-- PROBLEM STATEMENT --
An exact copy of all the data is required, with pictures left out.

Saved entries
((

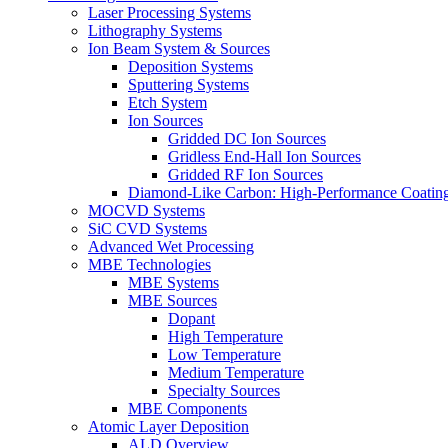
Laser Processing Systems
Lithography Systems
Ion Beam System & Sources
Deposition Systems
Sputtering Systems
Etch System
Ion Sources
Gridded DC Ion Sources
Gridless End-Hall Ion Sources
Gridded RF Ion Sources
Diamond-Like Carbon: High-Performance Coatings
MOCVD Systems
SiC CVD Systems
Advanced Wet Processing
MBE Technologies
MBE Systems
MBE Sources
Dopant
High Temperature
Low Temperature
Medium Temperature
Specialty Sources
MBE Components
Atomic Layer Deposition
ALD Overview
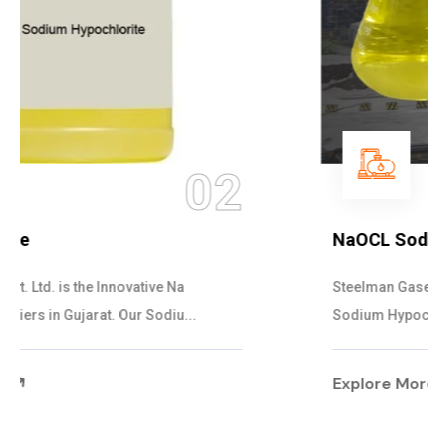
03
NaOCL Sodium Hypochlorite
Steelman Gases Pvt. Ltd. is the Efficient NaOCL
Sodium Hypochlorite Suppliers in Gujarat....
Explore More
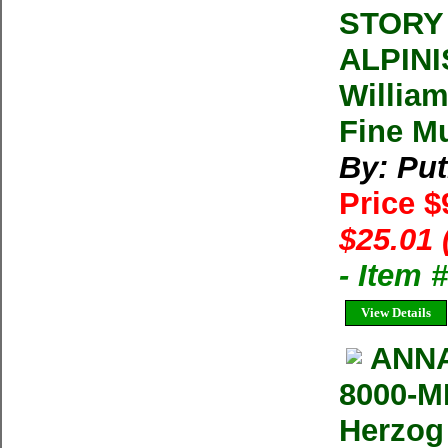
STORY
ALPINI
Willia
Fine Mu
By: Pu
Price $
$25.01 
- Item
View Details
ANNA
8000-M
Herzog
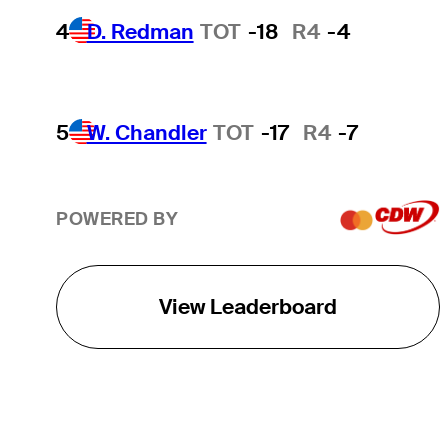
4
D. Redman
TOT
-18
R4
-4
5
W. Chandler
TOT
-17
R4
-7
POWERED BY
View Leaderboard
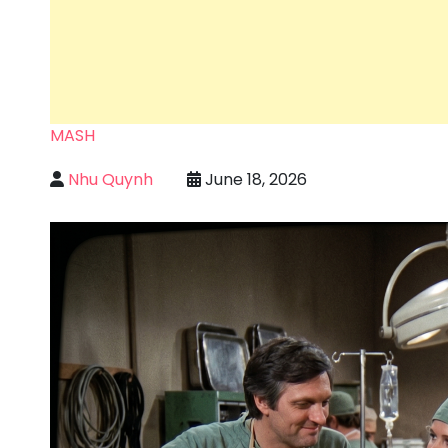
MASH
Nhu Quynh
June 18, 2026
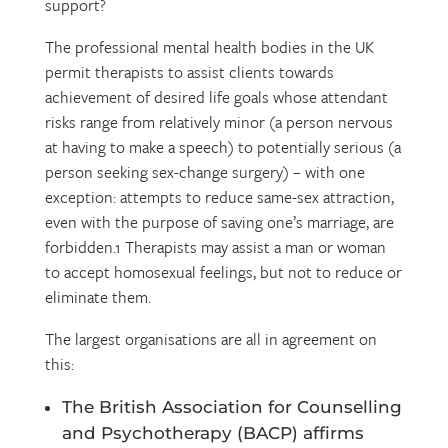
support?
The professional mental health bodies in the UK
permit therapists to assist clients towards
achievement of desired life goals whose attendant
risks range from relatively minor (a person nervous
at having to make a speech) to potentially serious (a
person seeking sex-change surgery) – with one
exception: attempts to reduce same-sex attraction,
even with the purpose of saving one’s marriage, are
forbidden.1 Therapists may assist a man or woman
to accept homosexual feelings, but not to reduce or
eliminate them.
The largest organisations are all in agreement on
this:
The British Association for Counselling
and Psychotherapy (BACP) affirms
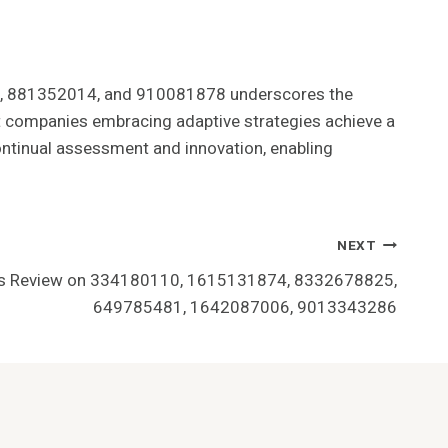
79, 881352014, and 910081878 underscores the
at companies embracing adaptive strategies achieve a
continual assessment and innovation, enabling
NEXT
ons Review on 334180110, 1615131874, 8332678825,
649785481, 1642087006, 9013343286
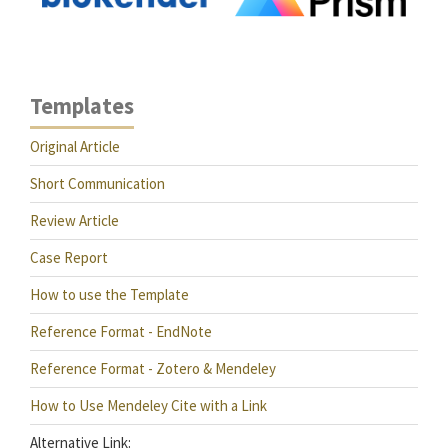
Templates
Original Article
Short Communication
Review Article
Case Report
How to use the Template
Reference Format - EndNote
Reference Format - Zotero & Mendeley
How to Use Mendeley Cite with a Link
Alternative Link:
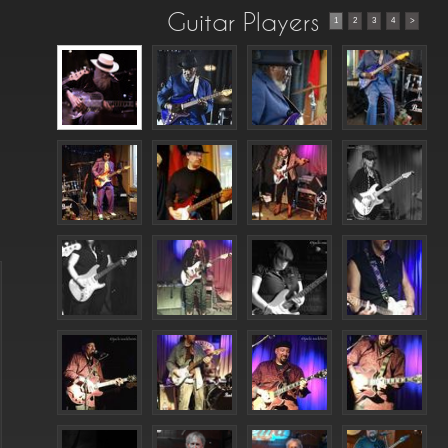
Guitar Players
1
2
3
4
>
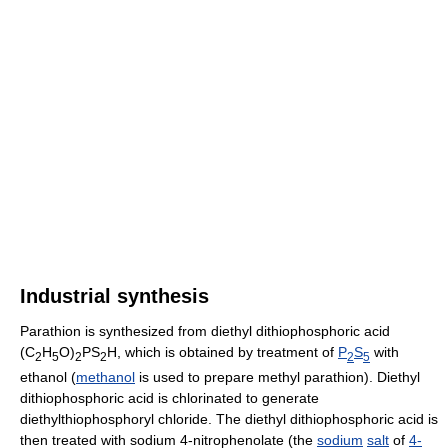
Industrial synthesis
Parathion is synthesized from diethyl dithiophosphoric acid
(C
H
O)
PS
H, which is obtained by treatment of
P
S
with
2
5
2
2
2
5
ethanol (
methanol
is used to prepare methyl parathion). Diethyl
dithiophosphoric acid is chlorinated to generate
diethylthiophosphoryl chloride. The diethyl dithiophosphoric acid is
then treated with sodium 4-nitrophenolate (the
sodium
salt
of
4-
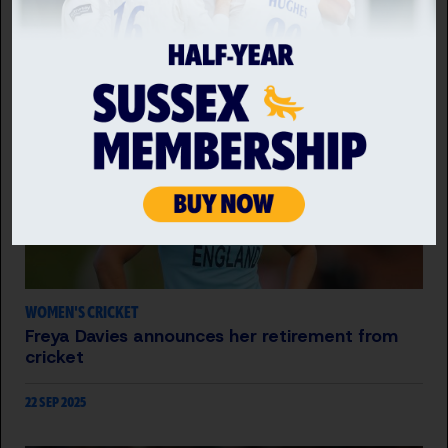
22 JUL 2026
WOMEN'S CRICKET
Freya Davies announces her retirement from
cricket
22 SEP 2025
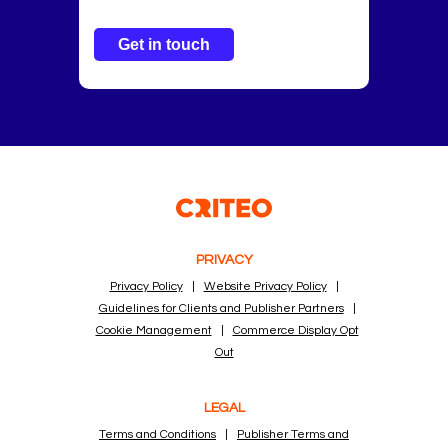
Get in touch
PRIVACY
Privacy Policy
|
Website Privacy Policy
|
Guidelines for Clients and Publisher Partners
|
Cookie Management
|
Commerce Display Opt
Out
LEGAL
Terms and Conditions
|
Publisher Terms and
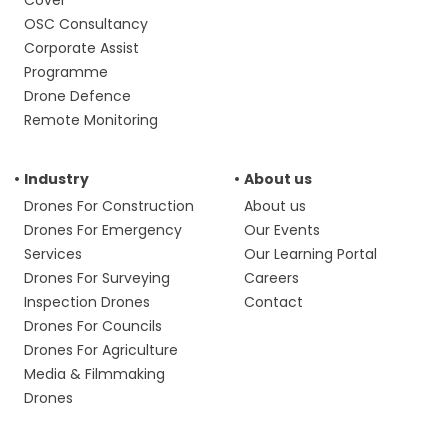
Cover
OSC Consultancy
Corporate Assist
Programme
Drone Defence
Remote Monitoring
Industry
About us
Drones For Construction
About us
Drones For Emergency
Our Events
Services
Our Learning Portal
Drones For Surveying
Careers
Inspection Drones
Contact
Drones For Councils
Drones For Agriculture
Media & Filmmaking
Drones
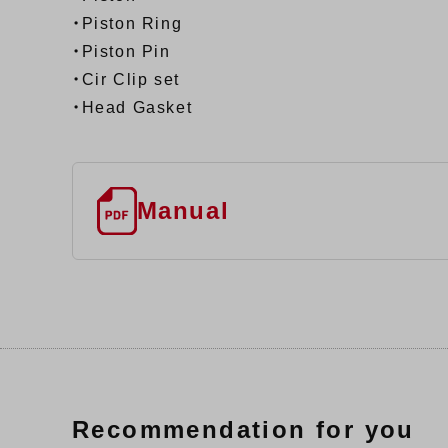
・Piston Ring
・Piston Pin
・Cir Clip set
・Head Gasket
Manual
Recommendation for you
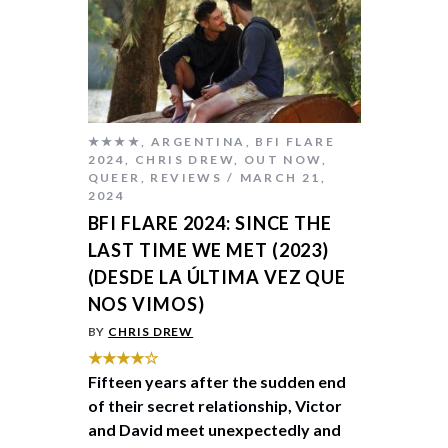
★★★★
,
ARGENTINA
,
BFI FLARE
2024
,
CHRIS DREW
,
OUT NOW
,
QUEER
,
REVIEWS
MARCH 21,
2024
BFI FLARE 2024: SINCE THE
LAST TIME WE MET (2023)
(DESDE LA ÚLTIMA VEZ QUE
NOS VIMOS)
BY
CHRIS DREW
★★★★☆
Fifteen years after the sudden end
of their secret relationship, Victor
and David meet unexpectedly and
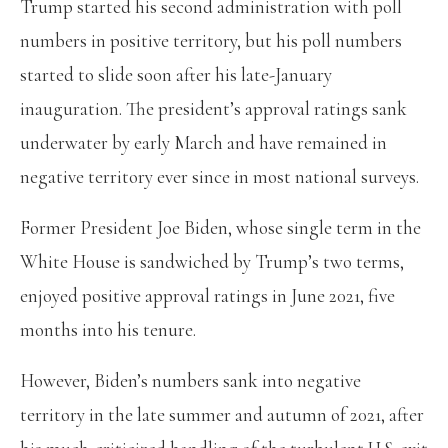
Trump started his second administration with poll
numbers in positive territory, but his poll numbers
started to slide soon after his late-January
inauguration. The president’s approval ratings sank
underwater by early March and have remained in
negative territory ever since in most national surveys.
Former President Joe Biden, whose single term in the
White House is sandwiched by Trump’s two terms,
enjoyed positive approval ratings in June 2021, five
months into his tenure.
However, Biden’s numbers sank into negative
territory in the late summer and autumn of 2021, after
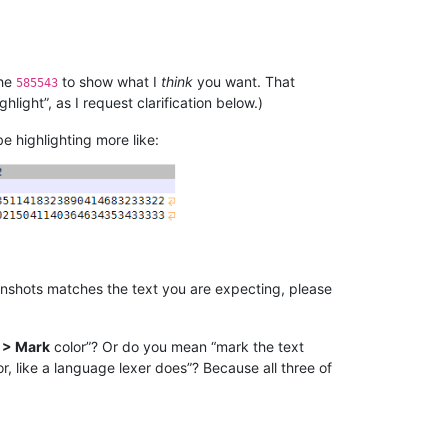
the
to show what I
think
you want. That
585543
light”, as I request clarification below.)
be highlighting more like:
eenshots matches the text you are expecting, please
 > Mark
color”? Or do you mean “mark the text
, like a language lexer does”? Because all three of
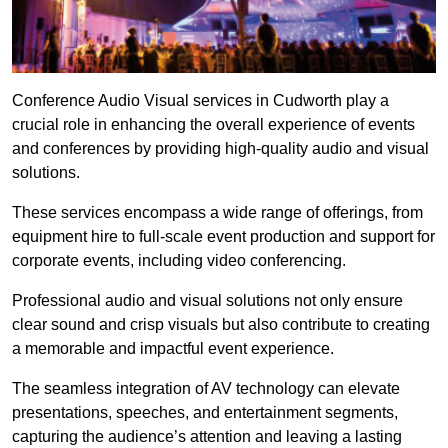
Conference Audio Visual services in Cudworth play a
crucial role in enhancing the overall experience of events
and conferences by providing high-quality audio and visual
solutions.
These services encompass a wide range of offerings, from
equipment hire to full-scale event production and support for
corporate events, including video conferencing.
Professional audio and visual solutions not only ensure
clear sound and crisp visuals but also contribute to creating
a memorable and impactful event experience.
The seamless integration of AV technology can elevate
presentations, speeches, and entertainment segments,
capturing the audience’s attention and leaving a lasting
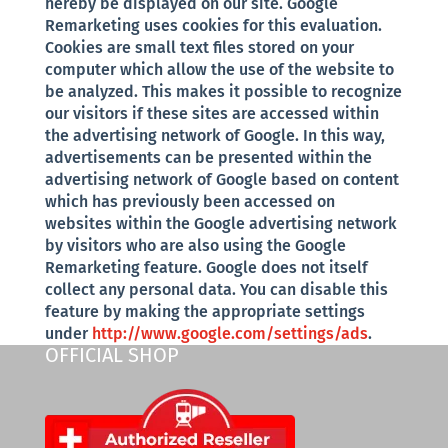
hereby be displayed on our site. Google
Remarketing uses cookies for this evaluation.
Cookies are small text files stored on your
computer which allow the use of the website to
be analyzed. This makes it possible to recognize
our visitors if these sites are accessed within
the advertising network of Google. In this way,
advertisements can be presented within the
advertising network of Google based on content
which has previously been accessed on
websites within the Google advertising network
by visitors who are also using the Google
Remarketing feature. Google does not itself
collect any personal data. You can disable this
feature by making the appropriate settings
under
http://www.google.com/settings/ads
.
OFFICIAL SHOP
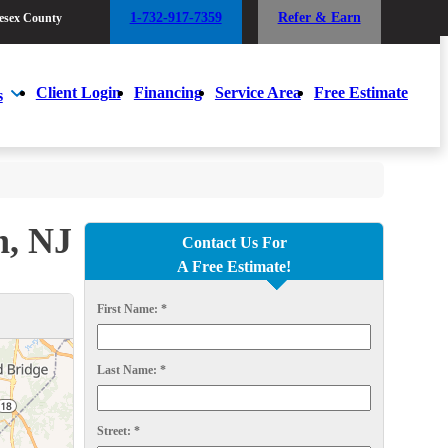
1-732-917-7359
Refer & Earn
esex County
1-732-917-7359
Refer & Earn
esex County
Client Login
Financing
Service Area
Free Estimate
s
Client Login
Financing
Service Area
Free Estimate
s
n, NJ
Contact Us For
A Free Estimate!
First Name:
*
Last Name:
*
Street:
*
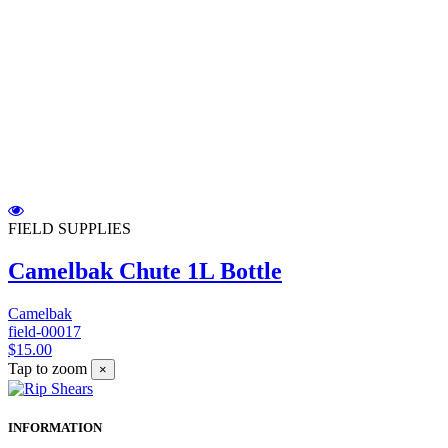
FIELD SUPPLIES
Camelbak Chute 1L Bottle
Camelbak
field-00017
$15.00
Tap to zoom
×
INFORMATION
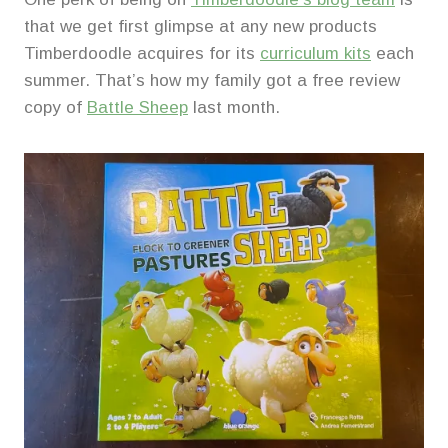
that we get first glimpse at any new products
Timberdoodle acquires for its
curriculum kits
each
summer. That’s how my family got a free review
copy of
Battle Sheep
last month.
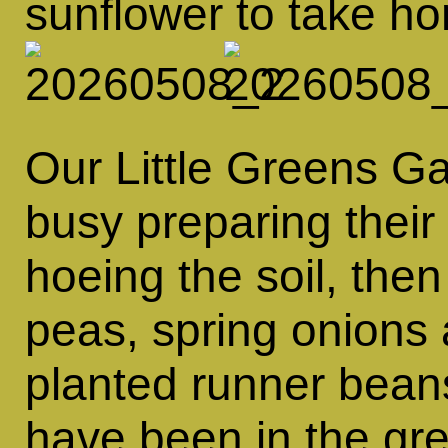
sunflower to take h
Our Little Greens G
busy preparing their
hoeing the soil, the
peas, spring onions 
planted runner beans
have been in the gr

))

-- RESPONSE BOX --
Laser Processing Systems
Lithography Systems
Ion Beam System & Sources
Deposition Systems
Sputtering Systems
Etch System
Ion Sources
Gridded DC Ion Sources
Gridless End-Hall Ion Sources
Gridded RF Ion Sources
Diamond-Like Carbon: High-Performance Coatings
MOCVD Systems
SiC CVD Systems
Advanced Wet Processing
MBE Technologies
MBE Systems
MBE Sources
Dopant
High Temperature
Low Temperature
Medium Temperature
Specialty Sources
MBE Components
Atomic Layer Deposition
ALD Overview
03
NaOCL Sodium Hypochlorite
Steelman Gases Pvt. Ltd. is the Efficient NaOCL
Sodium Hypochlorite Suppliers in Gujarat....
Explore More
STORY
ALPINI
Willia
Fine Mu
By: Pu
Price $
$25.01 
- Item
View Details
ANNA
8000-M
Herzog
4
D. Redman
TOT
-18
R4
-4
5
W. Chandler
TOT
-17
R4
-7
POWERED BY
View Leaderboard
MASH
Nhu Quynh
June 18, 2026
support?
The professional mental health bodies in the UK
permit therapists to assist clients towards
achievement of desired life goals whose attendant
risks range from relatively minor (a person nervous
at having to make a speech) to potentially serious (a
person seeking sex-change surgery) – with one
exception: attempts to reduce same-sex attraction,
even with the purpose of saving one’s marriage, are
forbidden.1 Therapists may assist a man or woman
to accept homosexual feelings, but not to reduce or
eliminate them.
The largest organisations are all in agreement on
this:
The British Association for Counselling
and Psychotherapy (BACP) affirms
79, 881352014, and 910081878 underscores the
at companies embracing adaptive strategies achieve a
continual assessment and innovation, enabling
NEXT
ons Review on 334180110, 1615131874, 8332678825,
649785481, 1642087006, 9013343286
Templates
Original Article
Short Communication
Review Article
Case Report
How to use the Template
Reference Format - EndNote
Reference Format - Zotero & Mendeley
How to Use Mendeley Cite with a Link
Alternative Link:
Guitar Players
1
2
3
4
>
Industrial synthesis
Parathion is synthesized from diethyl dithiophosphoric acid
(C
H
O)
PS
H, which is obtained by treatment of
P
S
with
2
5
2
2
2
5
ethanol (
methanol
is used to prepare methyl parathion). Diethyl
dithiophosphoric acid is chlorinated to generate
diethylthiophosphoryl chloride. The diethyl dithiophosphoric acid is
then treated with sodium 4-nitrophenolate (the
sodium
salt
of
4-
22 JUL 2026
WOMEN'S CRICKET
Freya Davies announces her retirement from
cricket
22 SEP 2025
Get in touch
PRIVACY
Privacy Policy
|
Website Privacy Policy
|
Guidelines for Clients and Publisher Partners
|
Cookie Management
|
Commerce Display Opt
Out
LEGAL
Terms and Conditions
|
Publisher Terms and
Cover
OSC Consultancy
Corporate Assist
Programme
Drone Defence
Remote Monitoring
Industry
About us
Drones For Construction
About us
Drones For Emergency
Our Events
Services
Our Learning Portal
Drones For Surveying
Careers
Inspection Drones
Contact
Drones For Councils
Drones For Agriculture
Media & Filmmaking
Drones
・Piston Ring
・Piston Pin
・Cir Clip set
・Head Gasket
Manual
Recommendation for you
★★★★
,
ARGENTINA
,
BFI FLARE
2024
,
CHRIS DREW
,
OUT NOW
,
QUEER
,
REVIEWS
MARCH 21,
2024
BFI FLARE 2024: SINCE THE
LAST TIME WE MET (2023)
(DESDE LA ÚLTIMA VEZ QUE
NOS VIMOS)
BY
CHRIS DREW
★★★★☆
Fifteen years after the sudden end
of their secret relationship, Victor
and David meet unexpectedly and
Trump started his second administration with poll
numbers in positive territory, but his poll numbers
started to slide soon after his late-January
inauguration. The president’s approval ratings sank
underwater by early March and have remained in
negative territory ever since in most national surveys.
Former President Joe Biden, whose single term in the
White House is sandwiched by Trump’s two terms,
enjoyed positive approval ratings in June 2021, five
months into his tenure.
However, Biden’s numbers sank into negative
territory in the late summer and autumn of 2021, after
the
to show what I
think
you want. That
585543
light”, as I request clarification below.)
be highlighting more like:
eenshots matches the text you are expecting, please
 > Mark
color”? Or do you mean “mark the text
, like a language lexer does”? Because all three of
Conference Audio Visual services in Cudworth play a
crucial role in enhancing the overall experience of events
and conferences by providing high-quality audio and visual
solutions.
These services encompass a wide range of offerings, from
equipment hire to full-scale event production and support for
corporate events, including video conferencing.
Professional audio and visual solutions not only ensure
clear sound and crisp visuals but also contribute to creating
a memorable and impactful event experience.
The seamless integration of AV technology can elevate
presentations, speeches, and entertainment segments,
capturing the audience’s attention and leaving a lasting
hereby be displayed on our site. Google
Remarketing uses cookies for this evaluation.
Cookies are small text files stored on your
computer which allow the use of the website to
be analyzed. This makes it possible to recognize
our visitors if these sites are accessed within
the advertising network of Google. In this way,
advertisements can be presented within the
advertising network of Google based on content
which has previously been accessed on
websites within the Google advertising network
by visitors who are also using the Google
Remarketing feature. Google does not itself
collect any personal data. You can disable this
feature by making the appropriate settings
under
http://www.google.com/settings/ads
.
OFFICIAL SHOP
1-732-917-7359
Refer & Earn
esex County
1-732-917-7359
Refer & Earn
esex County
Client Login
Financing
Service Area
Free Estimate
s
Client Login
Financing
Service Area
Free Estimate
s
n, NJ
Contact Us For
A Free Estimate!
First Name:
*
Last Name:
*
Street:
*
FIELD SUPPLIES
Camelbak Chute 1L Bottle
Camelbak
field-00017
$15.00
Tap to zoom
×
INFORMATION
that we get first glimpse at any new products
Timberdoodle acquires for its
curriculum kits
each
summer. That’s how my family got a free review
copy of
Battle Sheep
last month.
sunflower to take h
Our Little Greens G
busy preparing their
hoeing the soil, the
peas, spring onions 
planted runner beans
have been in the gr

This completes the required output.